Top of Input material

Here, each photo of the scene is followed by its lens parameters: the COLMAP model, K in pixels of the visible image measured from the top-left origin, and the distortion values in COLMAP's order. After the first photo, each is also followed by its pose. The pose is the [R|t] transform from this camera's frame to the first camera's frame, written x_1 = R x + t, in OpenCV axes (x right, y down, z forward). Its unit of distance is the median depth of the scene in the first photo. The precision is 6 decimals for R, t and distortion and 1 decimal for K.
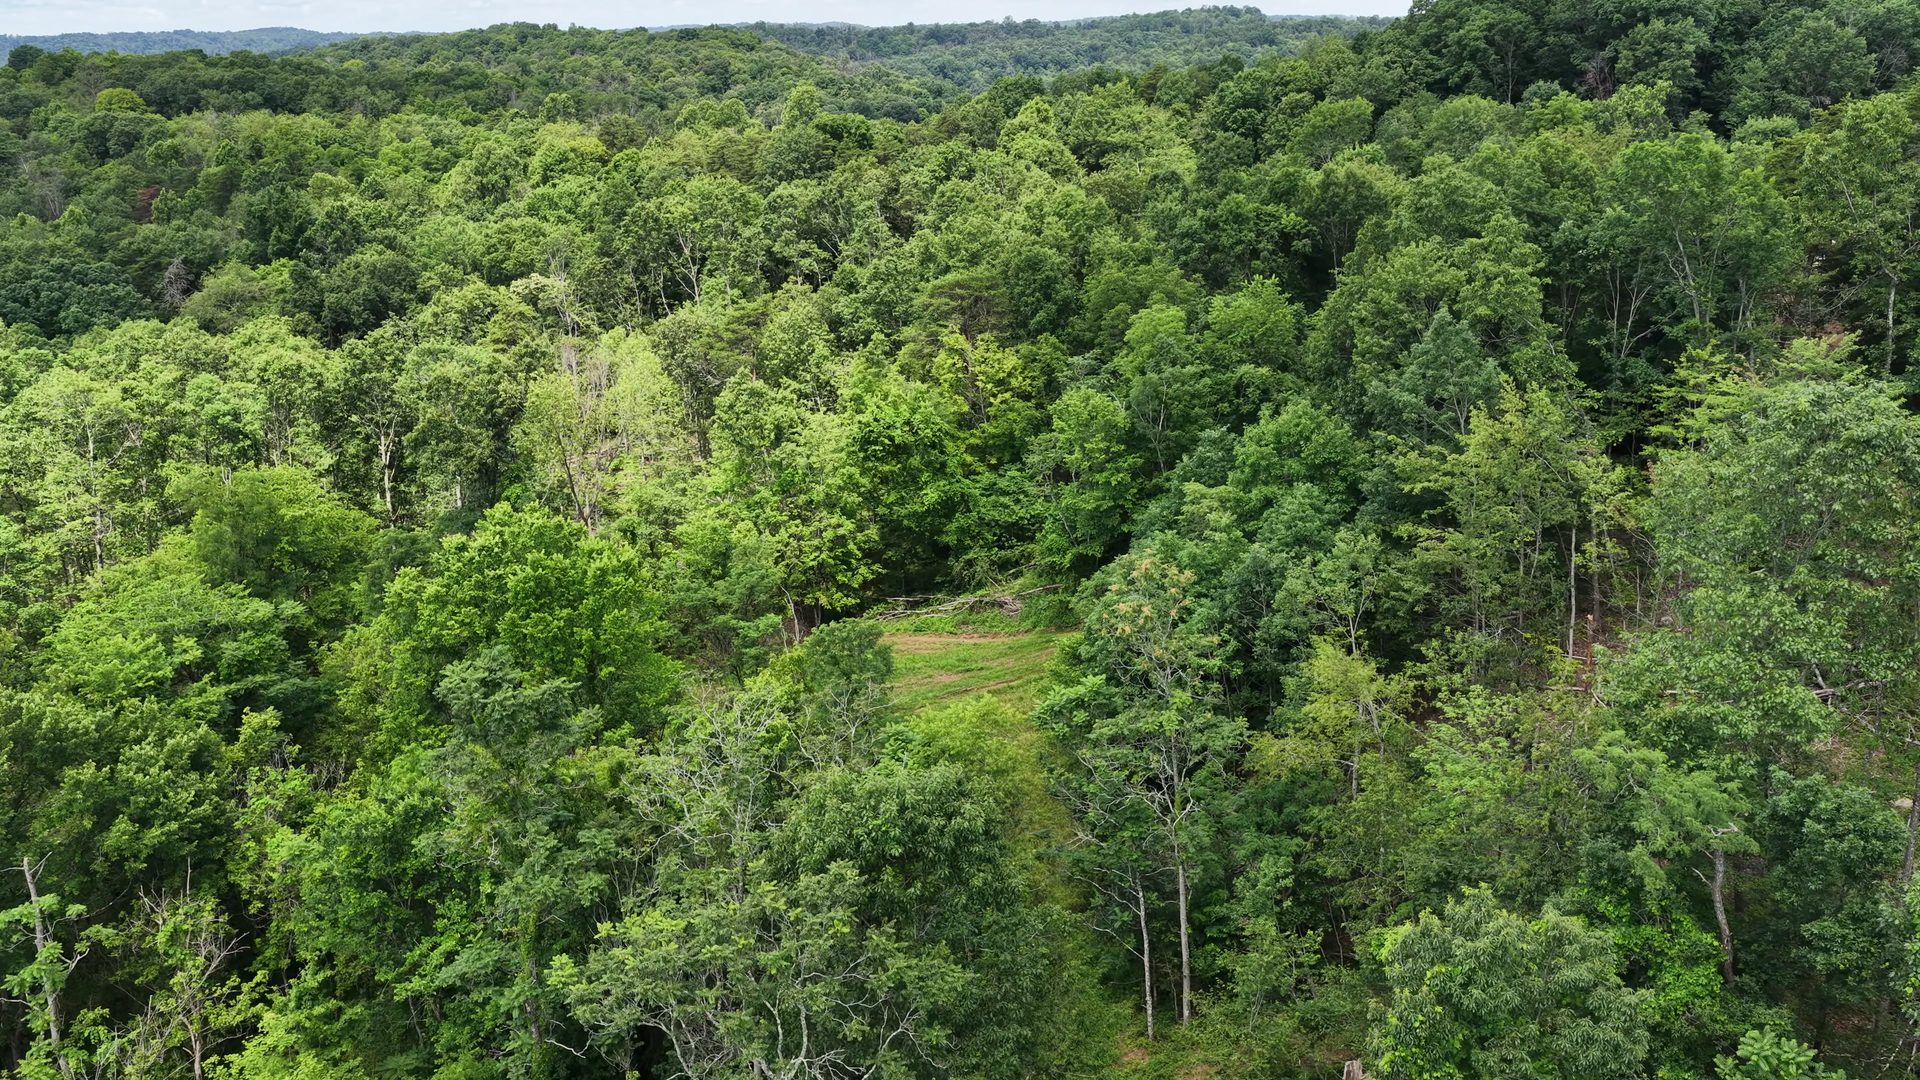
lens RADIAL K [[1643.6, 0, 965.3], [0, 1643.6, 536.4], [0, 0, 1]] dist [-0.020282, 0.048514]
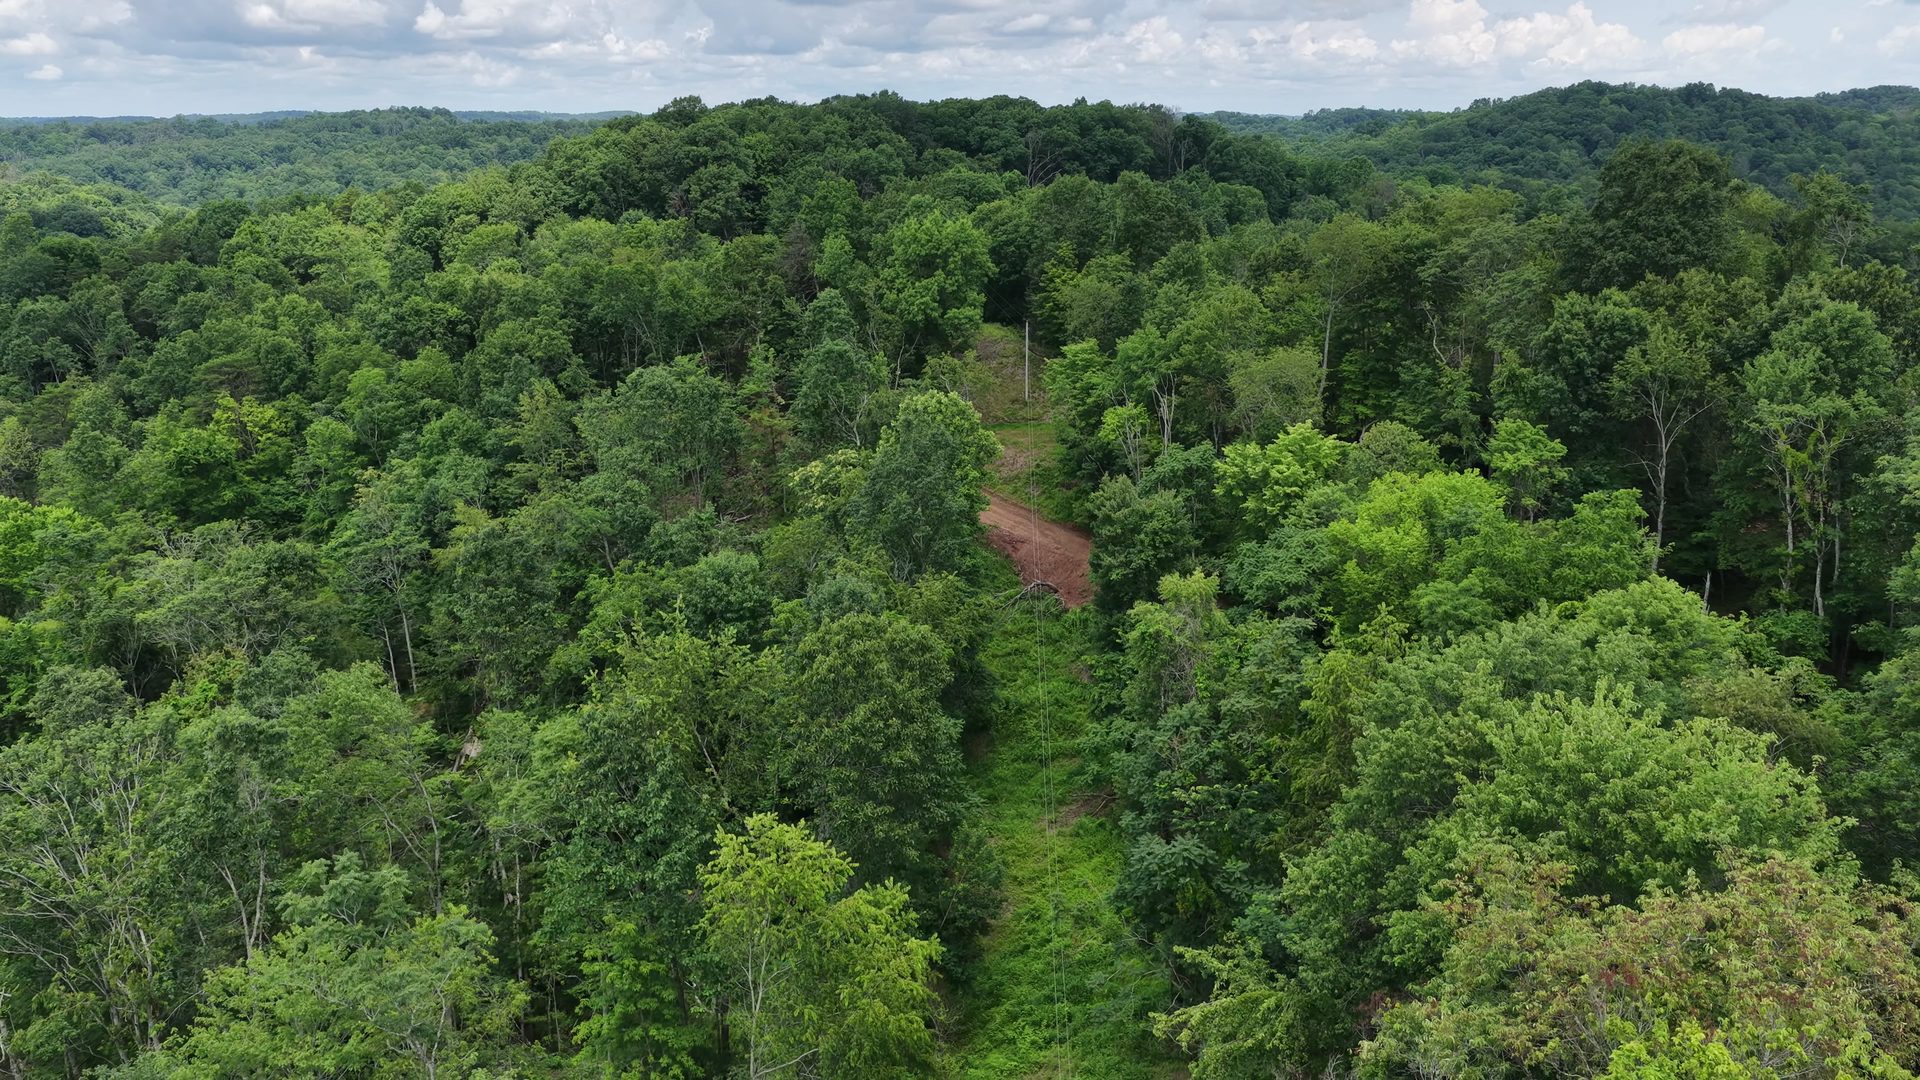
lens RADIAL K [[1643.6, 0, 963.5], [0, 1643.6, 548.3], [0, 0, 1]] dist [-0.020282, 0.048514]
pose [[0.895680, -0.103575, 0.432470, -0.057598], [0.123467, 0.992184, -0.018085, 0.107882], [-0.427217, 0.069594, 0.901467, -0.546124]]
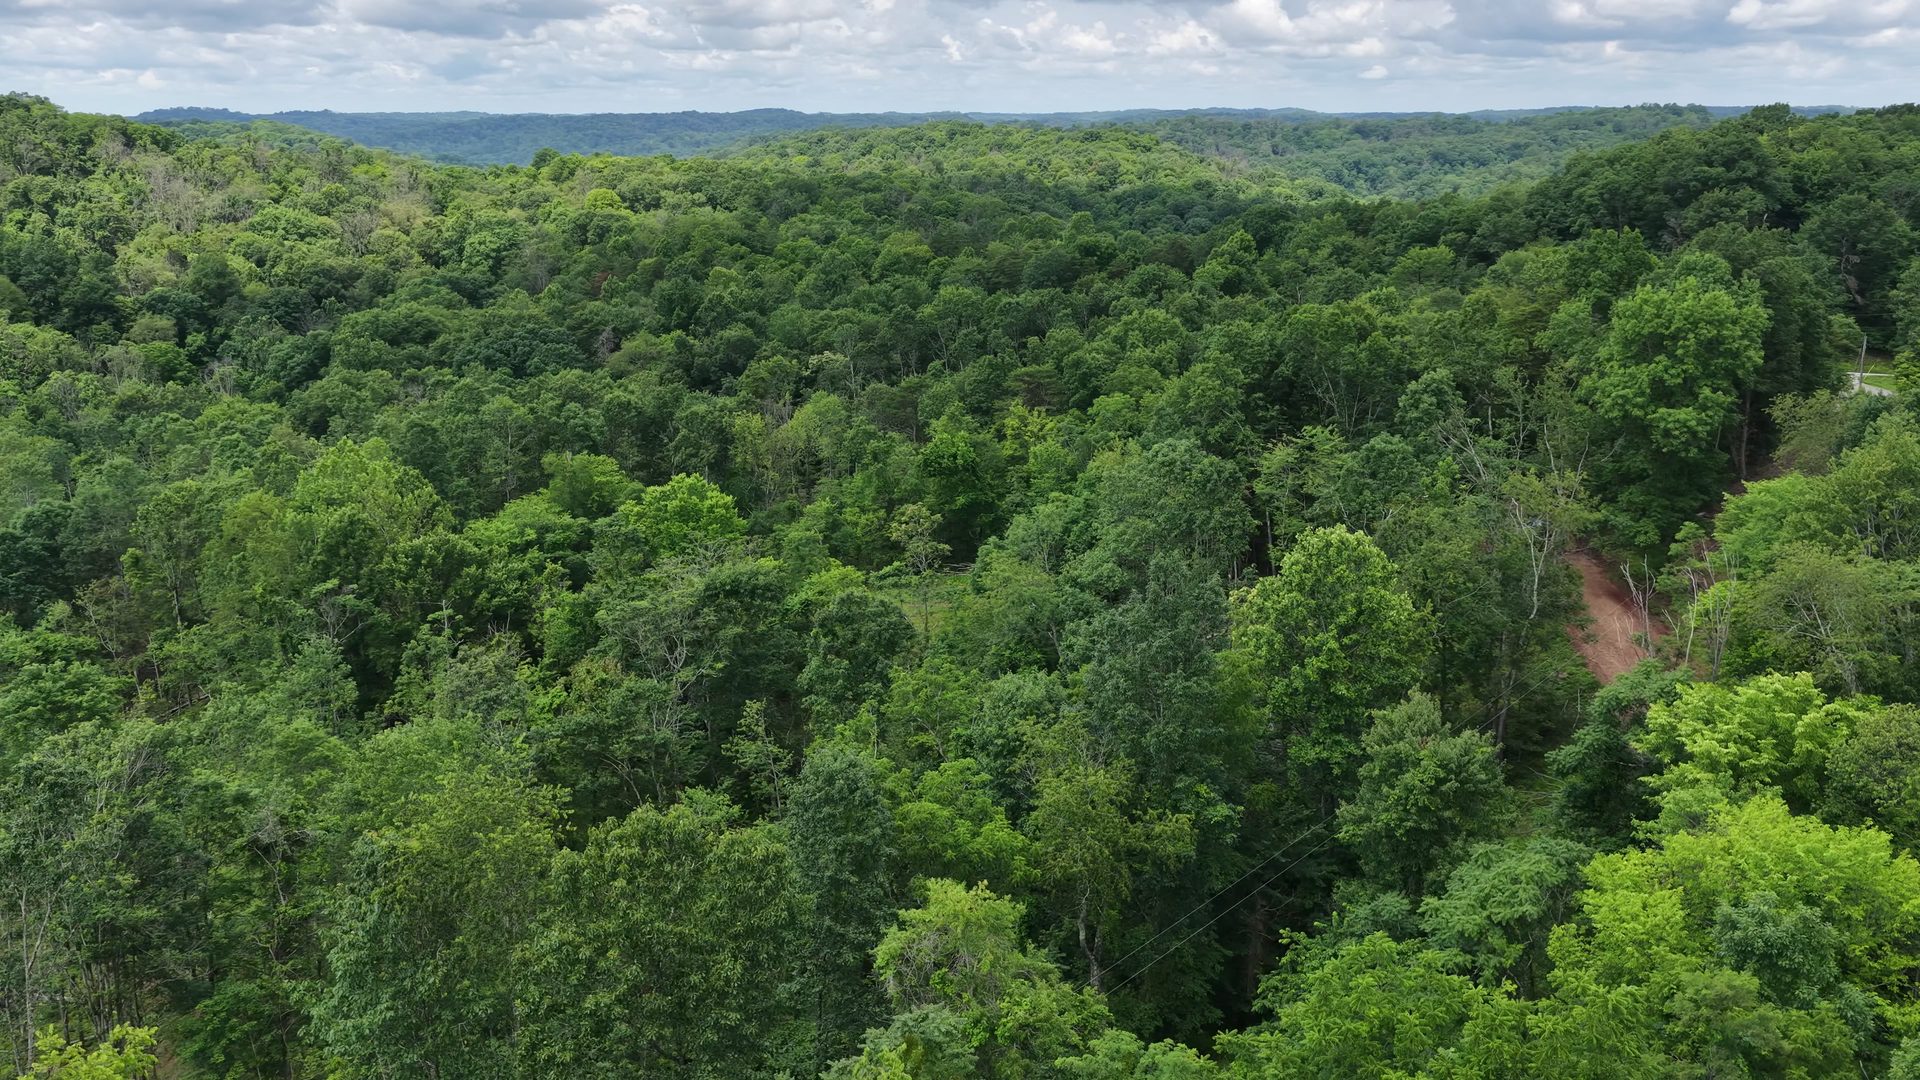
lens RADIAL K [[1643.6, 0, 963.6], [0, 1643.6, 537.3], [0, 0, 1]] dist [-0.020282, 0.048514]
pose [[0.963740, 0.076383, -0.255678, 0.310633], [-0.088030, 0.995523, -0.034408, 0.052916], [0.251905, 0.055667, 0.966149, -0.456443]]
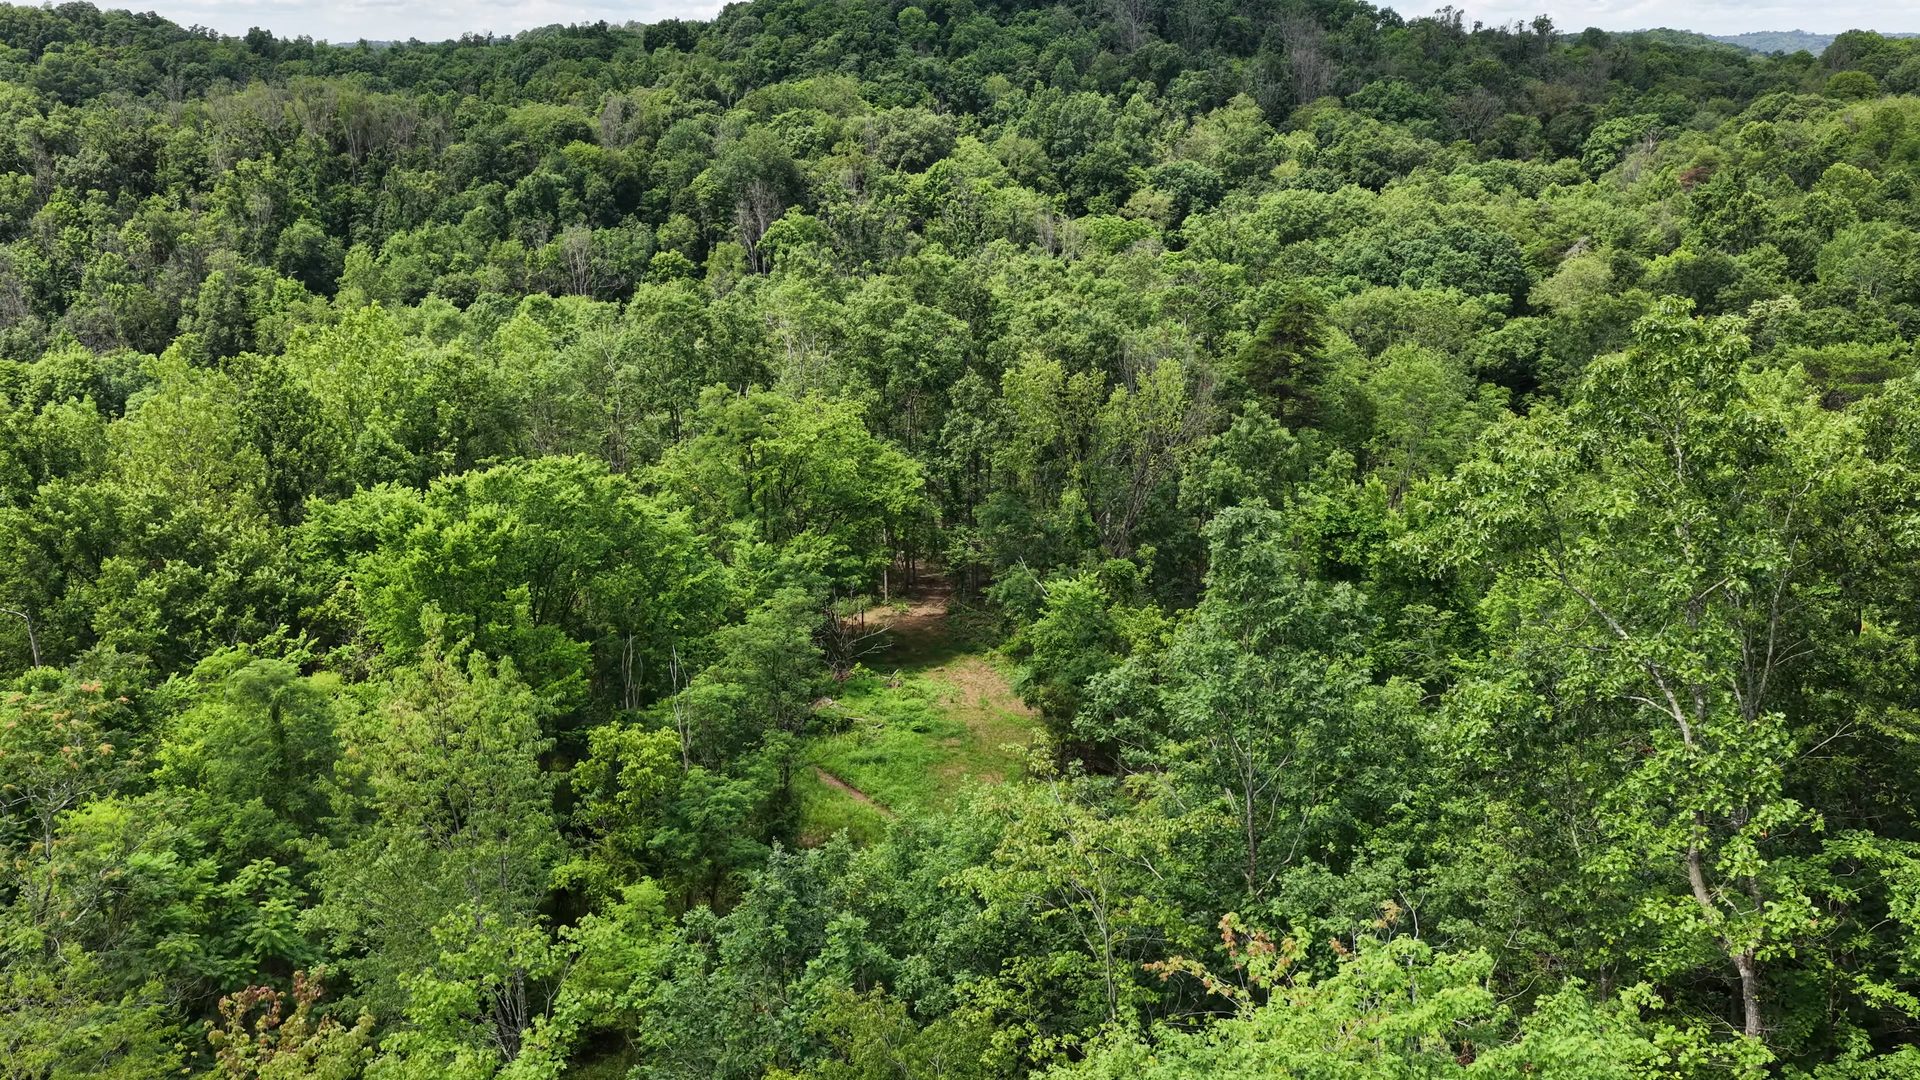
lens RADIAL K [[1643.6, 0, 964.4], [0, 1643.6, 542.8], [0, 0, 1]] dist [-0.020282, 0.048514]
pose [[0.460363, 0.264242, -0.847491, 0.326723], [-0.260649, 0.952829, 0.155500, -0.094148], [0.848603, 0.149311, 0.507522, 0.415053]]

Bottom of Input material

*Task statement*. Retype the listing above exactly, pictures excluded.

*Expected output*.
Here, each photo of the scene is followed by its lens parameters: the COLMAP model, K in pixels of the visible image measured from the top-left origin, and the distortion values in COLMAP's order. After the first photo, each is also followed by its pose. The pose is the [R|t] transform from this camera's frame to the first camera's frame, written x_1 = R x + t, in OpenCV axes (x right, y down, z forward). Its unit of distance is the median depth of the scene in the first photo. The precision is 6 decimals for R, t and distortion and 1 decimal for K.
lens RADIAL K [[1643.6, 0, 965.3], [0, 1643.6, 536.4], [0, 0, 1]] dist [-0.020282, 0.048514]
lens RADIAL K [[1643.6, 0, 963.5], [0, 1643.6, 548.3], [0, 0, 1]] dist [-0.020282, 0.048514]
pose [[0.895680, -0.103575, 0.432470, -0.057598], [0.123467, 0.992184, -0.018085, 0.107882], [-0.427217, 0.069594, 0.901467, -0.546124]]
lens RADIAL K [[1643.6, 0, 963.6], [0, 1643.6, 537.3], [0, 0, 1]] dist [-0.020282, 0.048514]
pose [[0.963740, 0.076383, -0.255678, 0.310633], [-0.088030, 0.995523, -0.034408, 0.052916], [0.251905, 0.055667, 0.966149, -0.456443]]
lens RADIAL K [[1643.6, 0, 964.4], [0, 1643.6, 542.8], [0, 0, 1]] dist [-0.020282, 0.048514]
pose [[0.460363, 0.264242, -0.847491, 0.326723], [-0.260649, 0.952829, 0.155500, -0.094148], [0.848603, 0.149311, 0.507522, 0.415053]]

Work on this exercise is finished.